# Görev yönergesi
Safranbolu'da polislerin bisikletli bir çocuğa müdahalesini anlatan haberi, aşağıda gösterilen son cümleden sonra sürdürün.

# Seçilen metin
★ ★ ★ ★

GündemÇalıntı bisiklet arayan polislerin 11 yaşındaki çocuğa müdahalesine soruşturma

Çalıntı bisiklet arayan polislerin 11 yaşındaki çocuğa müdahalesine soruşturma

19.12.2021 - 17:17 | Son Güncellenme:

Karabük’ün Safranbolu ilçesinde çalıntı bisiklet ihbarını araştıran polisler, sokakta gördükleri bisikletli Mirac Akgün'ü (11) durdurdu. Bisikleti almaya çalışan polisler direnen çocuğu yere yatırdı. Bu sırada çocuğun "İmdat, yardım edin" çığlıkları, çevredekilerin kamerasına yansıdı. Çocuğun babası bisikletin kendilerine ait olduğunu belirterek polislerden şikayetçi olurken, valilik, olayla ilgili soruşturma başlattı.

★ ★ ★ ★

# Listelenen veriler
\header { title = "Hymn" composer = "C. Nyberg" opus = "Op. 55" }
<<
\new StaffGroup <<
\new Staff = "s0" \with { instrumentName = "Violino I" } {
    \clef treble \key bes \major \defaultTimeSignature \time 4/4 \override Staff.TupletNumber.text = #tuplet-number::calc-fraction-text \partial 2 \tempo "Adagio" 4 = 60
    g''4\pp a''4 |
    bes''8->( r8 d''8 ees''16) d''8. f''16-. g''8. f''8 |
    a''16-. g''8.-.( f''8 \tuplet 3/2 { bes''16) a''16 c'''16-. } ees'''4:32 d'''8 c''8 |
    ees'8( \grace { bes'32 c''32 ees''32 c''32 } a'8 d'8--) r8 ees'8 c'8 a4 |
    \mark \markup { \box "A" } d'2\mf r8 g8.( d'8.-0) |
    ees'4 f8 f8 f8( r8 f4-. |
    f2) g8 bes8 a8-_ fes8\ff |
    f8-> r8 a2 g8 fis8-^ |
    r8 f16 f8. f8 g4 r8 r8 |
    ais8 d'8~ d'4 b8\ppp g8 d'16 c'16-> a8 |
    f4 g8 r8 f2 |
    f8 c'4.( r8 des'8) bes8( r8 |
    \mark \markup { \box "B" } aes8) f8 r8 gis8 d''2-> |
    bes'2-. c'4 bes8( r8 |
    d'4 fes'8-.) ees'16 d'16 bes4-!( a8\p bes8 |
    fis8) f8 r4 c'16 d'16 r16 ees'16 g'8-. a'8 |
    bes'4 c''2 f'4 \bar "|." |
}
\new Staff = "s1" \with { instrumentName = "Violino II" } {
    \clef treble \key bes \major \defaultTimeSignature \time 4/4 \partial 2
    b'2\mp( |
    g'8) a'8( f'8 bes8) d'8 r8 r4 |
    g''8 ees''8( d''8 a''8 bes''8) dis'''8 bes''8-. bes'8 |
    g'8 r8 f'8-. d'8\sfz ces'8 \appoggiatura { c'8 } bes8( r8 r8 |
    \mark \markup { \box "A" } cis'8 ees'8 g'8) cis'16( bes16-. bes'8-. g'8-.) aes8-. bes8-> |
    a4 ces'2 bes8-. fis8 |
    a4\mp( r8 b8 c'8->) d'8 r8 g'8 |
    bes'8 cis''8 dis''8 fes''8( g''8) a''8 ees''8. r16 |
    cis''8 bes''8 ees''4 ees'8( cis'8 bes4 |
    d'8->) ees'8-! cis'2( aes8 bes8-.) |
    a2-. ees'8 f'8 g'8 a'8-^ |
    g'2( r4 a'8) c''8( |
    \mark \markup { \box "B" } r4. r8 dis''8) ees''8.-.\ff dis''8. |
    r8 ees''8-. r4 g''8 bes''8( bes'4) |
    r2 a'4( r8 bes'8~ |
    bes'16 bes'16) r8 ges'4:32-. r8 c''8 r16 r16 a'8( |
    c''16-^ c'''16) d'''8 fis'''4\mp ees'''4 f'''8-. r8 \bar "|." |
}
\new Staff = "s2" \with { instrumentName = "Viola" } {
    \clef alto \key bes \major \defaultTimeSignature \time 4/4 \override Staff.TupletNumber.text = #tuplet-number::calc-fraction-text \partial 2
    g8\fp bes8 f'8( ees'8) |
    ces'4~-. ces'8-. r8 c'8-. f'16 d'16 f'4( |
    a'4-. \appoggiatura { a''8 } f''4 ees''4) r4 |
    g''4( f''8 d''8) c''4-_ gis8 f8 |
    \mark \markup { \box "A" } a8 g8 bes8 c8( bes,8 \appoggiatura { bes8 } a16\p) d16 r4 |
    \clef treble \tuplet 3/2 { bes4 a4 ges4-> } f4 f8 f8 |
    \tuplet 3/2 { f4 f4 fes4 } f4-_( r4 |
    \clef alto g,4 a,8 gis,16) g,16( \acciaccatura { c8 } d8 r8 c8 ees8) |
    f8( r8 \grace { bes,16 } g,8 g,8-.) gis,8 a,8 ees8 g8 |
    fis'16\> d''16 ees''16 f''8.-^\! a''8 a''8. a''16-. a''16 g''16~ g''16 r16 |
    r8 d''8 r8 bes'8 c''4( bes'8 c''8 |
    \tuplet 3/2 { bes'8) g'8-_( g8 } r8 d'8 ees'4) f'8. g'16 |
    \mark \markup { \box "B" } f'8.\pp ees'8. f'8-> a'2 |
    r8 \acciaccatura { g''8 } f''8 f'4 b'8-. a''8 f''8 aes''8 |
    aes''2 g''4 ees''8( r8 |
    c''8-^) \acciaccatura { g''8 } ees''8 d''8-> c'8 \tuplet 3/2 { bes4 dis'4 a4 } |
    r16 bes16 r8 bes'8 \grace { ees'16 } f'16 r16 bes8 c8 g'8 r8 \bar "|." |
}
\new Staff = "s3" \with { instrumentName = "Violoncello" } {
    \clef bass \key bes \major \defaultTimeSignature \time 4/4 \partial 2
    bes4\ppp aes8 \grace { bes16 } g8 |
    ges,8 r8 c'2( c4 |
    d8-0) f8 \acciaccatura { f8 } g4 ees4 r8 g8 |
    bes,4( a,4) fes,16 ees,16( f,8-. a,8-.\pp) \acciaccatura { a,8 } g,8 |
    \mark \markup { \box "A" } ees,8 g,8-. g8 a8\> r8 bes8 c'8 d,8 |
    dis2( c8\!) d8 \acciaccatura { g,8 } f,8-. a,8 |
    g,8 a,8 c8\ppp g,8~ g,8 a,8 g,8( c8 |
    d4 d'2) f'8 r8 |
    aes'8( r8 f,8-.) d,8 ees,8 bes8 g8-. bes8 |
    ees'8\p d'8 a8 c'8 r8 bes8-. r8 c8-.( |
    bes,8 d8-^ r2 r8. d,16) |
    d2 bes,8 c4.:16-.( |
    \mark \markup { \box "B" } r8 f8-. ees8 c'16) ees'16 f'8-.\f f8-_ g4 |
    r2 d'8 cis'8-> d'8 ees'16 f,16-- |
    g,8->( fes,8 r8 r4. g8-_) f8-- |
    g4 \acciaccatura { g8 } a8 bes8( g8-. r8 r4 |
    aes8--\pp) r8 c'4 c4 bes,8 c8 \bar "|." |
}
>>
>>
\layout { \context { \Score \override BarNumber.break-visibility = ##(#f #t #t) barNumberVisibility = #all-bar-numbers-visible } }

★ ★ ★ ★

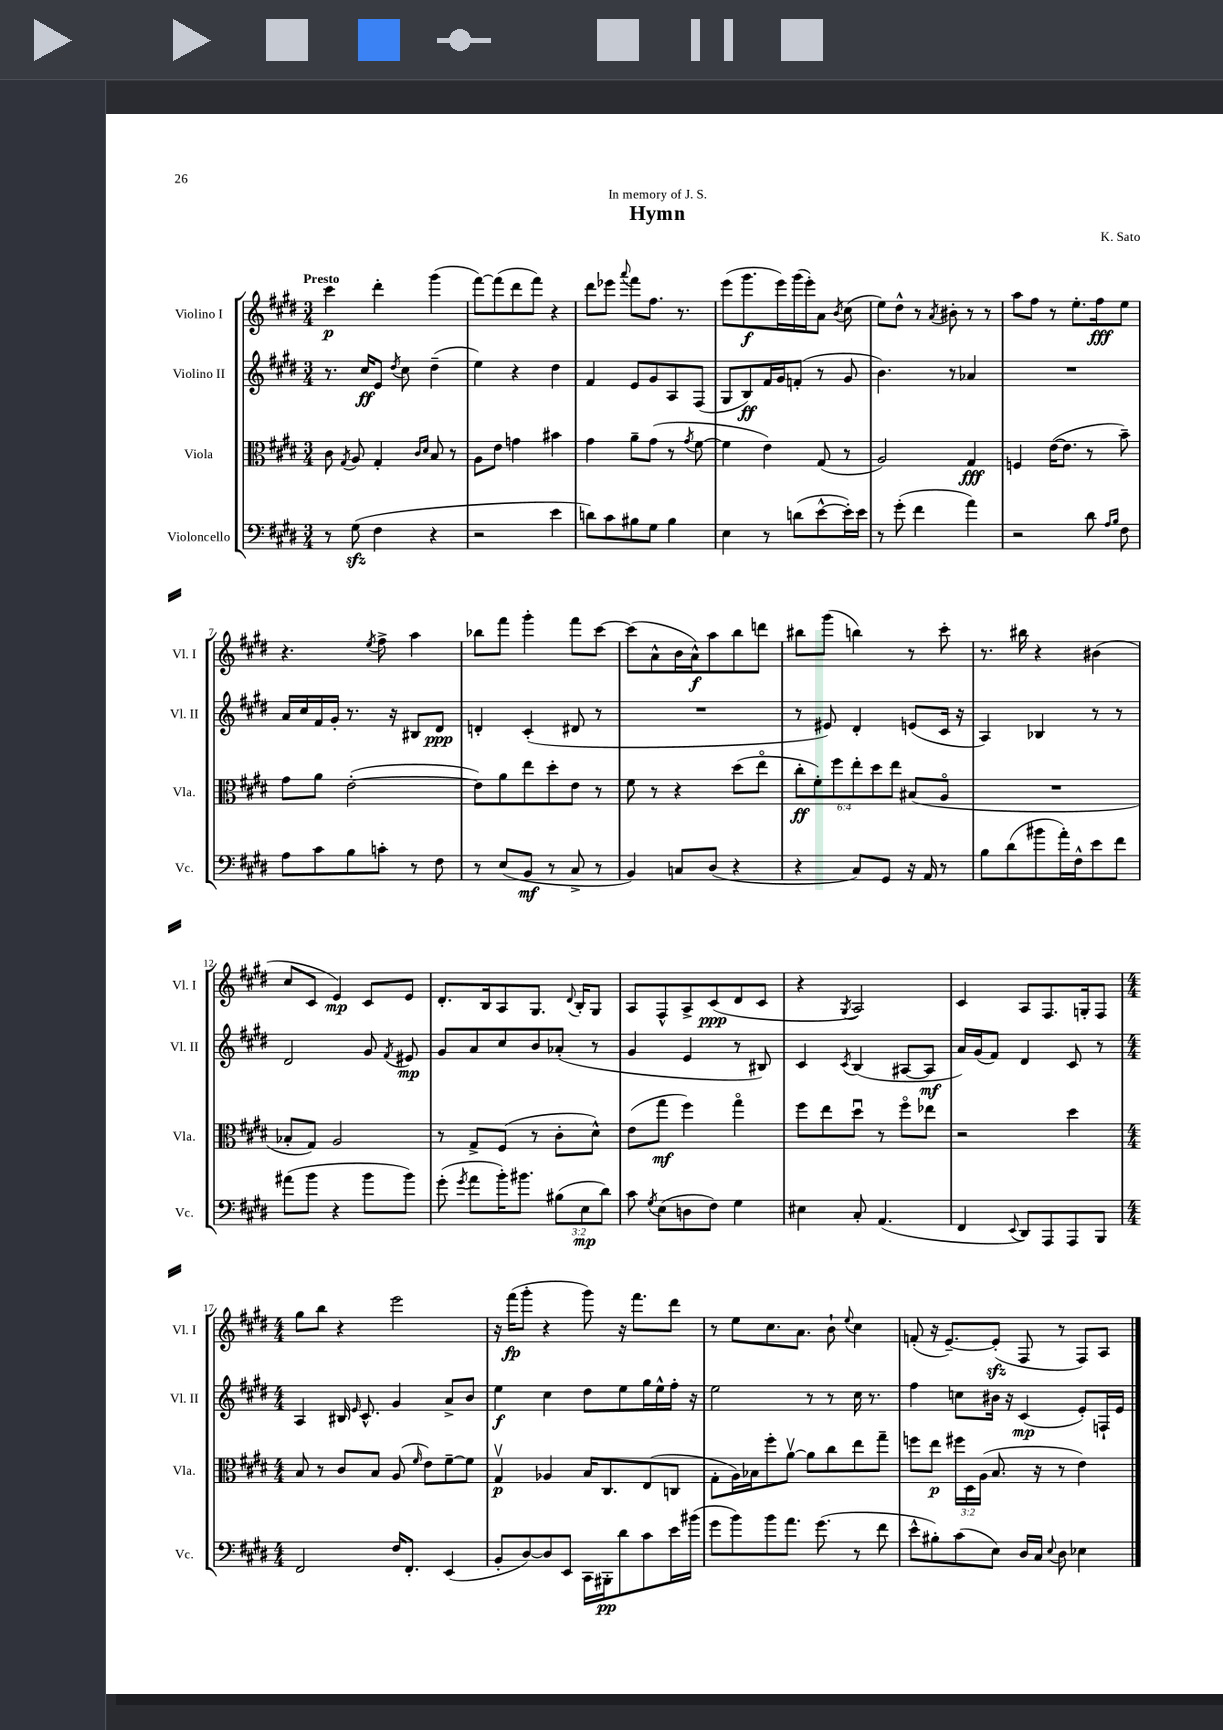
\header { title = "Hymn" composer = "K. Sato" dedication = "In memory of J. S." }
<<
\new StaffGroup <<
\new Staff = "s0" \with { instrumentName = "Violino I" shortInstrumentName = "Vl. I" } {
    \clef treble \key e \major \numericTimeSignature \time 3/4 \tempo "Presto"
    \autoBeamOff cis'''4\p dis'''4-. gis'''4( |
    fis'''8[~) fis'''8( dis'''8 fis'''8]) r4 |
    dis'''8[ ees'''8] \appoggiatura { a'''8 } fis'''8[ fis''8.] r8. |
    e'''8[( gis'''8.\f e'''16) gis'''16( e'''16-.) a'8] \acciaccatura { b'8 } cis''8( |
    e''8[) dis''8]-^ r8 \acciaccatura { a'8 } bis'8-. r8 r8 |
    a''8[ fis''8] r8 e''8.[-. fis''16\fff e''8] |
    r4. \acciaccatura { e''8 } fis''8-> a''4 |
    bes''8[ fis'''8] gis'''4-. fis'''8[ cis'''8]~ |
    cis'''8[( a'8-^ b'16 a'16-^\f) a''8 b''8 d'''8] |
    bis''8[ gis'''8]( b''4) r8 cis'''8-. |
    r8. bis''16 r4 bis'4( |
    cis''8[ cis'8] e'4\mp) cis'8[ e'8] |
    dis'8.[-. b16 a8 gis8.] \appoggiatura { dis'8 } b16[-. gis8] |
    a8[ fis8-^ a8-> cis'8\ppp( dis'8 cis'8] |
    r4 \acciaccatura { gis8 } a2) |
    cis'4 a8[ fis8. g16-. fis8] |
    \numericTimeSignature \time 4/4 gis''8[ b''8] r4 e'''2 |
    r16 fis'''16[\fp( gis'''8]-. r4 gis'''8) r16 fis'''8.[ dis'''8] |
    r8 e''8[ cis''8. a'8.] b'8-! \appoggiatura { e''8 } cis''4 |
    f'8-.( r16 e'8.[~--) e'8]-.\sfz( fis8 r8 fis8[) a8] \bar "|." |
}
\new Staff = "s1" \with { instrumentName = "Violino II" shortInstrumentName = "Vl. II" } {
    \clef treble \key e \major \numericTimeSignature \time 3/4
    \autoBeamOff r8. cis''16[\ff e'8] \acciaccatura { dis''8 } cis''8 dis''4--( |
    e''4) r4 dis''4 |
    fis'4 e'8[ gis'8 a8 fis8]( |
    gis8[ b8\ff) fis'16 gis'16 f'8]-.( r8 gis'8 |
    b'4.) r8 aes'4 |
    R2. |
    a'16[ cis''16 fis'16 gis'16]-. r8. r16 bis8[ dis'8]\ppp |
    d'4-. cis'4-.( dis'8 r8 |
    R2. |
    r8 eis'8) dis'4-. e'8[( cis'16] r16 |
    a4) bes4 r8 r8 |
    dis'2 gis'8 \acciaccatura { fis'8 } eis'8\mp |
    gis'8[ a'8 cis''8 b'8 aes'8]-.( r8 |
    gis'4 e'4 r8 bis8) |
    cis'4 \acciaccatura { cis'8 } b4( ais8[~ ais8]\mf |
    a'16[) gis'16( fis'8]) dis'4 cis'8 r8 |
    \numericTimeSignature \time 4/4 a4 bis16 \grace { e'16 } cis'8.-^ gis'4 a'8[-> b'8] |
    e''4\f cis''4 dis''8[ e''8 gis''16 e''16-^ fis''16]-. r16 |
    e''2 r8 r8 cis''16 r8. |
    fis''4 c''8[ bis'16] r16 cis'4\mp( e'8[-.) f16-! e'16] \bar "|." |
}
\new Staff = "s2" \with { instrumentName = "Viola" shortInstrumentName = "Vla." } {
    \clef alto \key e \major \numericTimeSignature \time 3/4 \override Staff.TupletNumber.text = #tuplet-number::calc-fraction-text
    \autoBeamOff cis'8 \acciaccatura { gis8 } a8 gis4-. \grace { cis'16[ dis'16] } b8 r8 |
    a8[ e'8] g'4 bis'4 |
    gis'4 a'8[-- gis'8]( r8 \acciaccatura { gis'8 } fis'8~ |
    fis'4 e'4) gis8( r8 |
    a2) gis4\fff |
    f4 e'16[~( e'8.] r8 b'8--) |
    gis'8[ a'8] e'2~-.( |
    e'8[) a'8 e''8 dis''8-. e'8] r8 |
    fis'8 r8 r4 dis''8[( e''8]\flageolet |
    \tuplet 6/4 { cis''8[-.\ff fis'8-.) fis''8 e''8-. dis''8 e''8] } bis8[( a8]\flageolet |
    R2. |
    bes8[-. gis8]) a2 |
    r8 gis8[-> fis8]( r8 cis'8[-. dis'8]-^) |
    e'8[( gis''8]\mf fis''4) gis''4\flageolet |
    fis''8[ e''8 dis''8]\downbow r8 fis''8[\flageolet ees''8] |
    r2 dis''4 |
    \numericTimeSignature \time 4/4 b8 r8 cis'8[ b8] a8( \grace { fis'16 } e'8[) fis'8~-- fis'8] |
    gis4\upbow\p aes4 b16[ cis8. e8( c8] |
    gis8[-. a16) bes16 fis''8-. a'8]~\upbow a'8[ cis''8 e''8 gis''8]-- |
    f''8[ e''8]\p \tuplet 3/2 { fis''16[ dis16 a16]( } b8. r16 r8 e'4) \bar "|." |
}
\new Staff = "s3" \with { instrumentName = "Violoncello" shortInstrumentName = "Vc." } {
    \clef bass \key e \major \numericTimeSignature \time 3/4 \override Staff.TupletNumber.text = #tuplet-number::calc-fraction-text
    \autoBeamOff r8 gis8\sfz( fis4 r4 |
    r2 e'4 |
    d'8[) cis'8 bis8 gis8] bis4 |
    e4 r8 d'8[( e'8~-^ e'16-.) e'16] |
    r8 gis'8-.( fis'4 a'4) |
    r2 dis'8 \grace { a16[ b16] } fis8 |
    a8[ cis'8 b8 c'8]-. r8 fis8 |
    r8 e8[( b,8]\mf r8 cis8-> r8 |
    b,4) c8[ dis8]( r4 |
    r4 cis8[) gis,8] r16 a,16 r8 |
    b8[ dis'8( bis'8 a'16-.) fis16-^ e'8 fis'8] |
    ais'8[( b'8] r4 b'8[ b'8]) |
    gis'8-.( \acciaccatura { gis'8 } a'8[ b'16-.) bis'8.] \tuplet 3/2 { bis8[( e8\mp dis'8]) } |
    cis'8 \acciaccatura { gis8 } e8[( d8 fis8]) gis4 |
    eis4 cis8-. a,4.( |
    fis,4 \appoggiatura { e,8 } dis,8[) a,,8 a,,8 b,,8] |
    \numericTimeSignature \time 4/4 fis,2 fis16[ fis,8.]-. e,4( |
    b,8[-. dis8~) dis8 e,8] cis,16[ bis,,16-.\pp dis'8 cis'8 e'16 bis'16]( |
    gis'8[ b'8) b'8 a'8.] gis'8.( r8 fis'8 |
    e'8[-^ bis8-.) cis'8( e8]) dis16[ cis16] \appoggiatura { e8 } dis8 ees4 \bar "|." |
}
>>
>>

★ ★ ★ ★

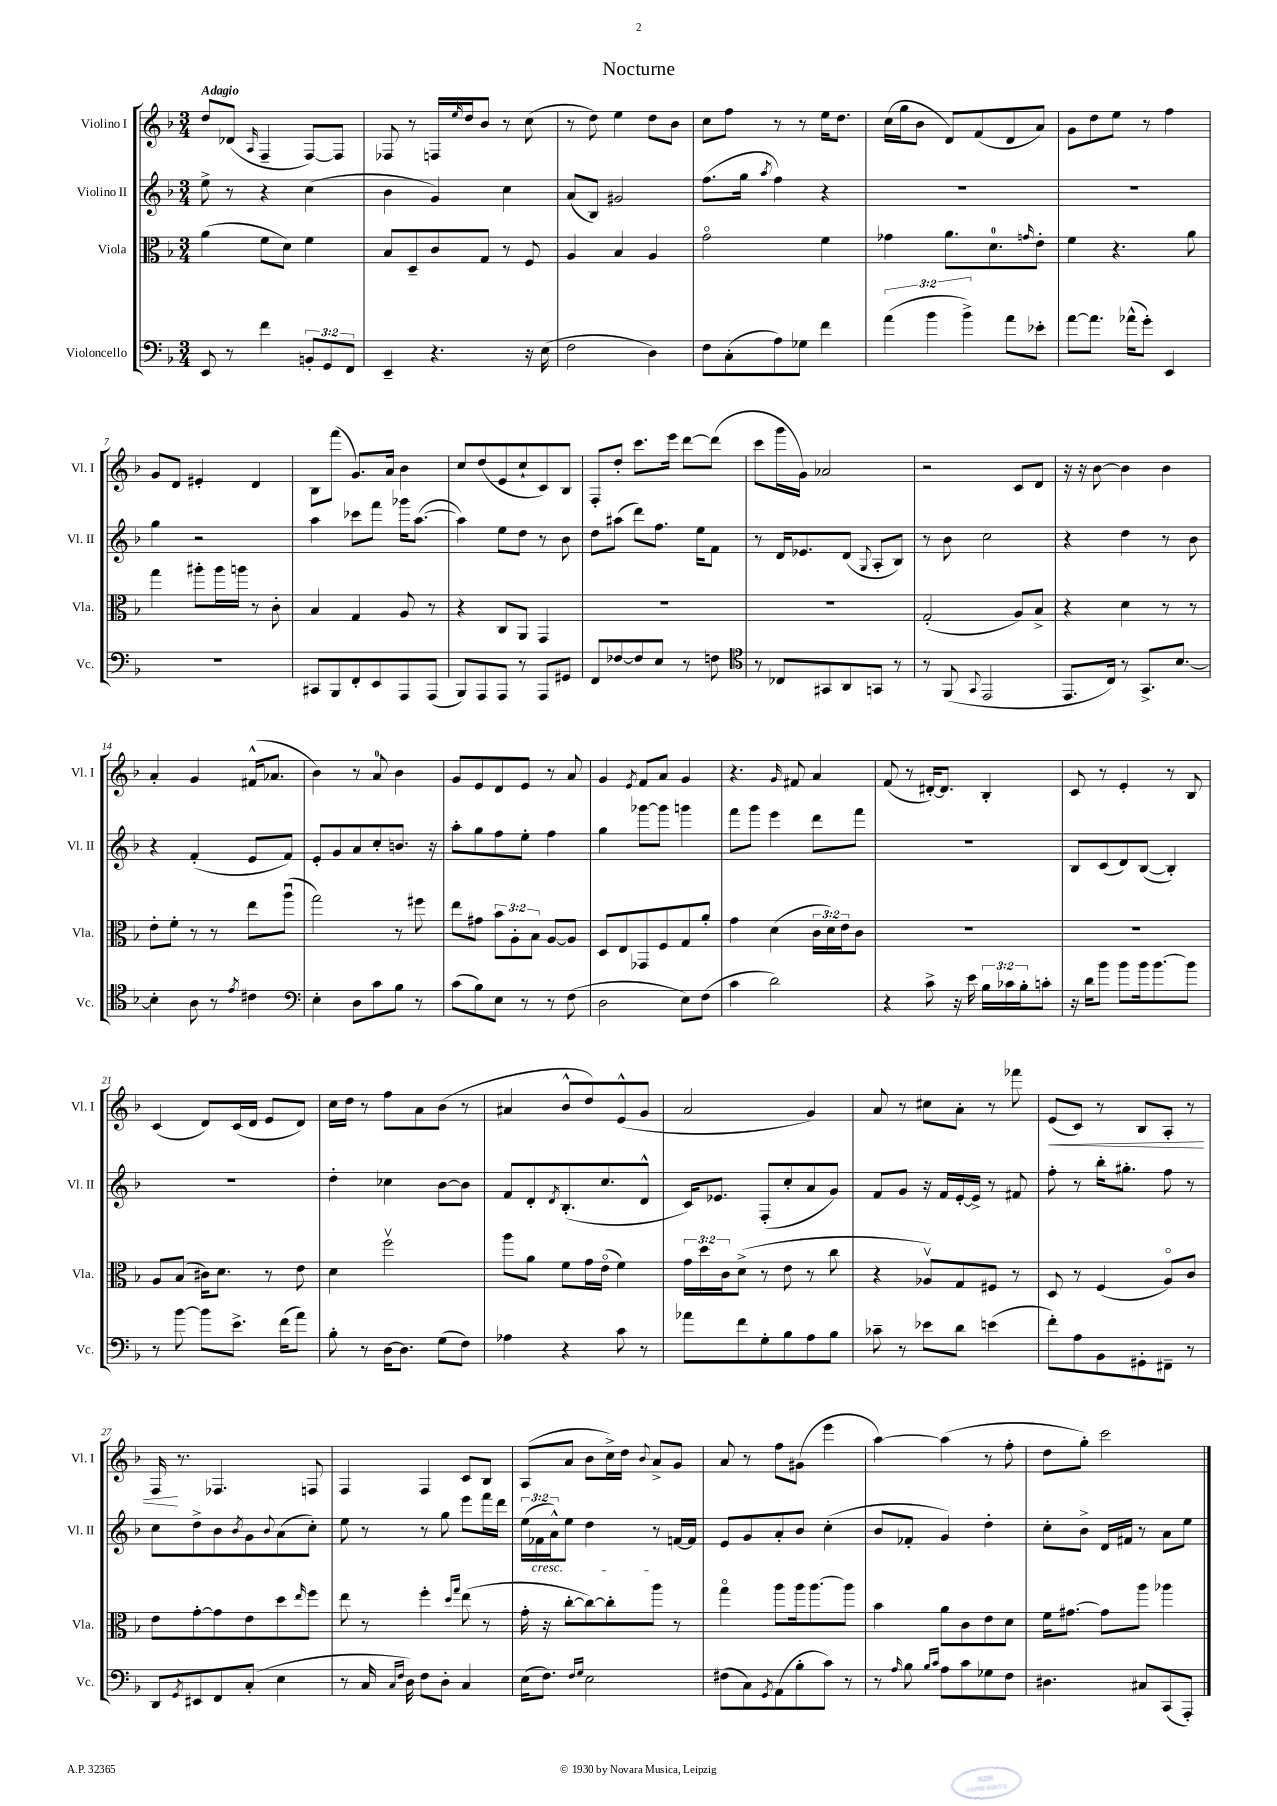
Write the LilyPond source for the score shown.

★ ★ ★ ★

# Beklenen cevap
Çalıntı bisiklet arayan polislerin 11 yaşındaki çocuğa müdahalesine soruşturma

Olay, dün Karabük'ün Safranbolu ilçesi, Atatürk Mahallesi, Kaya Erdem Caddesi'nde meydana geldi. Çalıntı bisiklet ihbarı alan sivil polis ekibi, yolda bisikletli Mirac Akgün'ü görünce durdurdu. Hiçbir kimlik kontrolü yapmadan bisikleti almaya çalışan ekipler, çocuğun direnmesi üzerine yere yatırıp, müdahalede bulundu. Çocuğun "İmdat, yardım edin" diyerek bağırdığı o anlar, çevredekilerin cep telefonu kamerasına yansıdı. Görüntülerde, yerde yatan çocuğun "Ağabey, bisiklet benim. Vallahi, billahi benim bisikletim" dediği anlar yer alıyor.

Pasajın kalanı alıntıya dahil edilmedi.